=== SOURCE DOCUMENT ===
The motion contour of the left eye is mirror to that of the right eye (as seen in Fig. 2b). Next, we define the pupil polar coordinate system and using the ordered pair \(\{\theta \in [0, 360^{\circ }], \rho \in [0, 1]\}\) specifies the pupil location S as shown in Fig. 2b. \(\rho \) is the relative radius, defining the motion amplitude in that direction. The \(\rho \) for points on the motion contour equals 1. We define the point on the contour in the \(\theta \) direction as \(S'\). So \(\overrightarrow{OS} = \rho \cdot \overrightarrow{OS'}\). When \(\rho = 0\), S is at the location of pole O, indicating looking straight. When \(\{\theta = 90^{\circ }, \rho = 1\}\), S lies on the line \(Q_5Q_6\), representing looking upward. Notably, the movements of the left and right pupils are often the same. The polar axes for both eyes are consistent. We approximate the z-coordinate of S as the average of the z-coordinates of \({Q_1}', {Q_2}', {Q_3}', {Q_4}', {Q_5}', {Q_6}'\).

Poses and Projections. Because the subsequent SFWNet operates in 2D space. We project the manipulated 3D landmarks to a 2D plane via an orthographic camera model C. The process is formulated as:

$$\begin{aligned} {\hat{D}_{1:T}}{}'= C\cdot ({\hat{P}^\textrm{rot}_{1:T}} \cdot \hat{D}_{1:T}+{\hat{P}^\textrm{trans}_{1:T}}) \end{aligned}$$
(8)

where \({\hat{D}_{1:T}}{}'\subseteq \mathbb {R}^{T\times 70\times 2}\) is the resulting 2D facial landmarks containing pupil landmarks.
===
- [EXERCISE]: Write a continuation of the passage on pupil motion and 2D landmark projection, beginning right after its last sentence. The lines that follow are drawn from a different source than the passage above.
=== DATASET RECORDS ===
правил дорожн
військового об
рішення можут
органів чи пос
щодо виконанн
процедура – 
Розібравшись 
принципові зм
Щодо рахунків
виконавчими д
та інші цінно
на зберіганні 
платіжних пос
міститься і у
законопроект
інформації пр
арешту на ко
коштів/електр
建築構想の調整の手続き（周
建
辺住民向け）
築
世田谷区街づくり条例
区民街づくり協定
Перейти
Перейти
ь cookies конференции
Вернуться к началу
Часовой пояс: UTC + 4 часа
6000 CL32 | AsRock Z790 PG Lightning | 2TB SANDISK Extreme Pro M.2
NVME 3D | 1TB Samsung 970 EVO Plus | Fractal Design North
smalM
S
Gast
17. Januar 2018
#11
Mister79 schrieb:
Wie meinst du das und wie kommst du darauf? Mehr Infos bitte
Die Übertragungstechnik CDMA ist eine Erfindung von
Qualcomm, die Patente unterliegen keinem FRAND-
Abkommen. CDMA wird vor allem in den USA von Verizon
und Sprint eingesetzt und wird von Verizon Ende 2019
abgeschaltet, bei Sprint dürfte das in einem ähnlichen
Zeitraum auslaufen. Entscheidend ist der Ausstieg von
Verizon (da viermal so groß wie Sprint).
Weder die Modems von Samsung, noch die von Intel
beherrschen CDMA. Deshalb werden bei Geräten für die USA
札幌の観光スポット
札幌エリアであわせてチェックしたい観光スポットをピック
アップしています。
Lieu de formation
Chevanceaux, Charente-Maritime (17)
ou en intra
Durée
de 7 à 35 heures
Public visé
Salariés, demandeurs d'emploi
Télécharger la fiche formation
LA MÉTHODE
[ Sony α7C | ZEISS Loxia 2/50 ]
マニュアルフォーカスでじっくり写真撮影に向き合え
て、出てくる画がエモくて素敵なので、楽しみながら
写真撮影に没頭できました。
===
- [RESULT FOR THIS TASK]:
3.3 Sparse feature-driven warp network—SFWNet

In this section, we predict the final facial animation using SFWNet. As illustrated in the red part of Fig. 1, SFWNet consists of Coarse Motion Estimation, Dense Motion Estimation, and the Warp Module. The network generates facial images frame by frame. It is robust enough to generate smooth facial animations without considering contextual dependencies.

First, the Coarse Motion Estimation module generates K sets of shape transformations from the source image to the driving. Specifically, given the orthographically projected 2D source landmarks \({{I}^m}''\) and the tth frame driving landmarks \({\hat{D}_{t}}{}'\), we select \(5 \times K\) deformation points from them and divide points into K groups, resulting in \({I^m_{1:K}}''\) and \({\hat{D}_{t,1:K}}{}'\). The selected landmarks are shown in Fig. 7. By minimizing distortion, we can calculate the Thin Plate Splines (TPS) [3] transformation of each group from source points to driving points. We use \(\mathcal {T}_k^{tps}\) to represent the kth TPS transformation. K is considered as a hyper-parameter. Setting K to 10 yields better results (see Sect. 4.5). Please refer to [3] for more details about TPS transformations.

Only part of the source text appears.